Cartilage tissue regeneration in a scaffold is dependent on fluid flow for mechanical stimulus [55] and fluid pressure [56]. Porous medium computational analysis of scaffolds and cartilage allows for a prediction of fluid velocity and fluid pressure distribution in the fluid phase. Mesallati et al. studied the effects of dynamic compression-induced fluid flow on the glycosaminoglycan quantity in scaffolds [29]. Their model predicted the highest fluid flow at the solid hydrogel scaffold boundary, whereas the heterogeneous distribution of fluid flow and fluid pressure was predicted in channel-based scaffolds, both under dynamic compression. They concluded that a channeled scaffold provides a larger effect on fluid flex and, therefore, can promote collagen synthesis through fluid-induced shear stress. Chen et al. used in-silico biphasic FEA of poly (vinyl alcohol) (PVA)-cartilage constructs to characterize interface micromotion, stress, and fluid flow under cyclic loading of 6–40 N at 1 Hz. The model predicted a decreased scaffold–cartilage interface under cyclic loading, and this prediction was verified using scaffold and cartilage explants that mimicked the bone–cartilage interface [57].

4. Summary and Future Directions

Cartilage tissue engineering and scaffold design have been positively impacted by the use of FEA. FE models provide iterative design and analysis capability for the tissue engineering researchers, as they can be used to mechanically and biologically optimize scaffolds. Loading conditions in scaffold models can be varied to determine the appropriate type and magnitude of loading. Advancements in computational power and ever-maturing FE models provide unique tools to develop and test new hypotheses for cartilage tissue engineering. The ability of these models to accurately predict the stress, strain, fluid pressure, flow, and cell growth enables rigorous in-silico analyses of scaffold designs before they are actually produced.

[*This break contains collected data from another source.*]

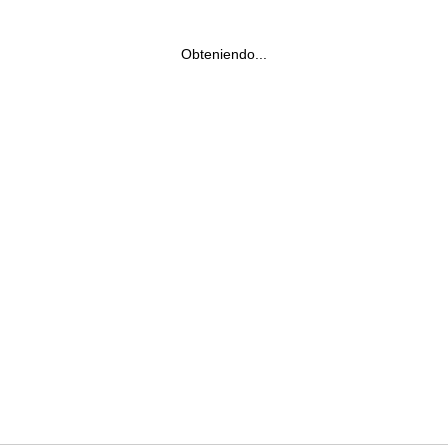
Obteniendo...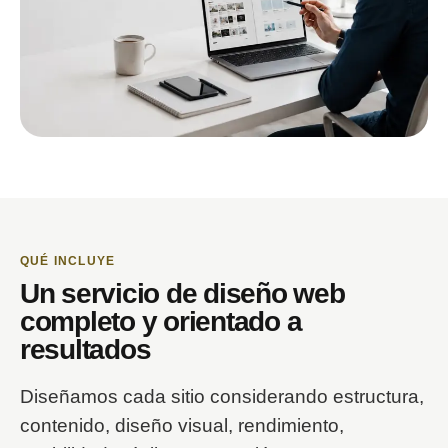
QUÉ INCLUYE
Un servicio de diseño web
completo y orientado a
resultados
Diseñamos cada sitio considerando estructura,
contenido, diseño visual, rendimiento,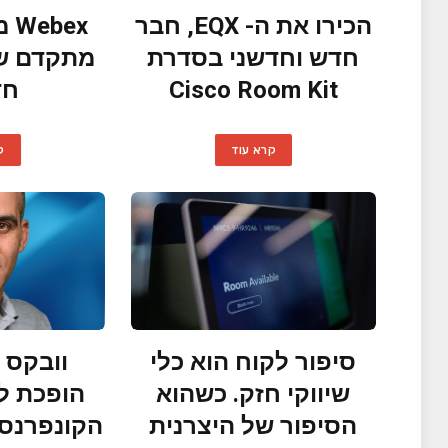
הכירו את ה- EQX, חבר
ex
חדש וחדשני בסדרת
Cisco Room Kit
חד
קרא עוד
ק
סיפור לקוח הוא כלי
וובקס 
שיווקי חזק. כשהוא
הופכת ל
הסיפור של היצרנית
הקונפרנס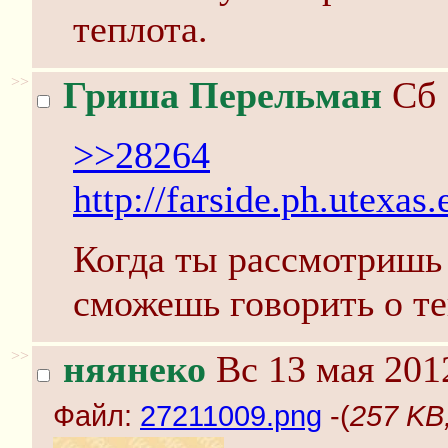
теплота.
>>
Гриша Перельман
Сб 
>>28264
http://farside.ph.utexa
Когда ты рассмотришь 
сможешь говорить о те
>>
няянеко
Вс 13 мая 201
Файл:
27211009.png
-(
257 KB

A remaining challenge in tissue-engineering functional cartilage is the scarcity of zone-dependent scaffold models. There is also a need for studies that predict micro-motion at the cartilage-scaffold interface, as well as those that can analyze structural discontinuity between the engineered tissue and native cartilage. In this aspect, the approach used in ligament tissue engineering can be implemented for cartilage, as both of these tissues are non-linear elastic and contain direction-dependent fibers [58]. Fiber remodeling under changing mechanical and biochemical environments warrants in-silico implementation. Preliminary theory and algorithms on cartilage fiber remodeling and orientation have been developed [59,60] and require implementation in FE models in the future. Lastly, as the complexity of models keeps increasing and we move to multi-scale models, computational resources and the cost necessary to acquire the latest systems may become a hindrance for smaller laboratories. Therefore, sharing and optimization of FE models and software routines is important to minimize costs and maximize the impact of FEA on cartilage tissue engineering.